* _Task requirements_
Filter the material below down to the lines containing the word "ifndef".

[Opening Material for the task section]

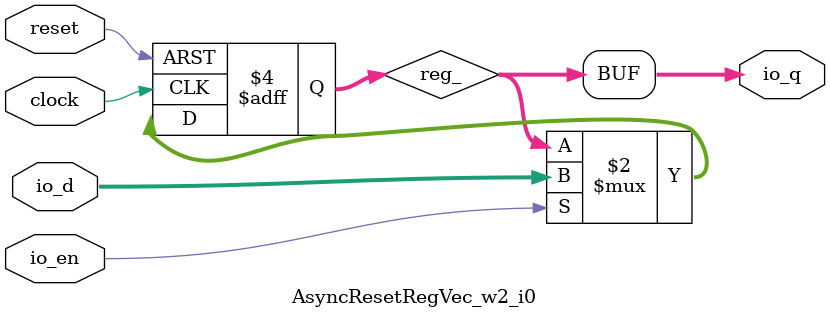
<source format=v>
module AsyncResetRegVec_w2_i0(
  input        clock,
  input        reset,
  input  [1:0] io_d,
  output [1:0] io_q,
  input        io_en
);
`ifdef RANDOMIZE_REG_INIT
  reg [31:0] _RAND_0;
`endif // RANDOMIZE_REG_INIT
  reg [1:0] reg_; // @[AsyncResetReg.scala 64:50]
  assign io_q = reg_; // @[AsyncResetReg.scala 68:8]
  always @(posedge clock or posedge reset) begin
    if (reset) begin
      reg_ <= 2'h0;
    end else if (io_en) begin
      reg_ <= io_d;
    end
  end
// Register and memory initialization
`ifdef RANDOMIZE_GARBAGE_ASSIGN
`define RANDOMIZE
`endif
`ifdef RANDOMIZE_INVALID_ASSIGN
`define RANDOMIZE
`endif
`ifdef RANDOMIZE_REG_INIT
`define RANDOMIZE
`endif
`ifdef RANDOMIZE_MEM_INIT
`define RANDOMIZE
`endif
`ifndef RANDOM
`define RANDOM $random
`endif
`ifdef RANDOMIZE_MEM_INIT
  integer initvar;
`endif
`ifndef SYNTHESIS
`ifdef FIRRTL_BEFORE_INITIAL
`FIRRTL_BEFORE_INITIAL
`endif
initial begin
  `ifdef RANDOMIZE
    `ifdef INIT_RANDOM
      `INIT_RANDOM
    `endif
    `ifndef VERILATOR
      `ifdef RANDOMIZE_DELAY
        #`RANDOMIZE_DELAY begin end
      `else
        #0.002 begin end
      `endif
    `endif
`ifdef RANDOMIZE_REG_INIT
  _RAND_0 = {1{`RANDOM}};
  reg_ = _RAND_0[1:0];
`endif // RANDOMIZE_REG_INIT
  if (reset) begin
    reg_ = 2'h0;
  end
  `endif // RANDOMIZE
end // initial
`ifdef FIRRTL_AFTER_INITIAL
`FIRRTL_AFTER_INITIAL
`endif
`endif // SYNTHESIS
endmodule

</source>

[Closing Material for the task section]

* _Problem solution_
`ifndef RANDOM
`ifndef SYNTHESIS
    `ifndef VERILATOR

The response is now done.